START Recorded information
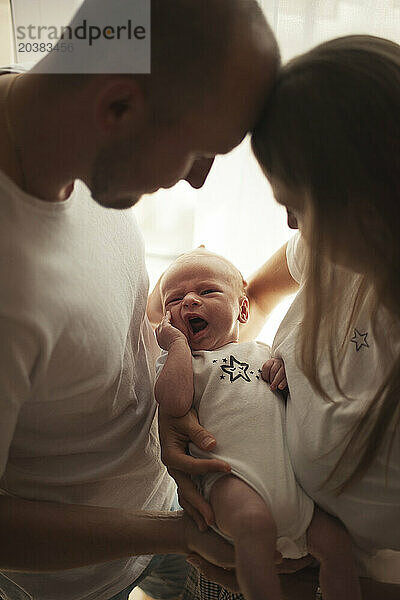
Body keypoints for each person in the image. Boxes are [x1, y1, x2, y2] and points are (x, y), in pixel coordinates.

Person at [0, 1, 279, 599]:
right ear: (118, 106)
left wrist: (172, 419)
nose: (199, 179)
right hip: (77, 581)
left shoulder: (84, 157)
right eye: (200, 148)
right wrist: (175, 535)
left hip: (164, 499)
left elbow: (104, 334)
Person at [163, 35, 399, 600]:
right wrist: (205, 387)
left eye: (295, 206)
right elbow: (251, 300)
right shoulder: (331, 250)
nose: (290, 226)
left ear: (361, 204)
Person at [154, 247, 362, 600]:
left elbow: (294, 389)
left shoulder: (263, 350)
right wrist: (175, 346)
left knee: (337, 544)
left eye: (207, 292)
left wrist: (286, 369)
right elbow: (173, 403)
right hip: (231, 479)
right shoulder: (186, 362)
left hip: (292, 485)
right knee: (253, 526)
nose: (189, 301)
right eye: (174, 299)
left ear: (243, 308)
END Recorded information
Every line above that holds the string "elbow" should be copied out.

left elbow: (104, 334)
right elbow: (251, 300)
left elbow: (294, 389)
right elbow: (173, 403)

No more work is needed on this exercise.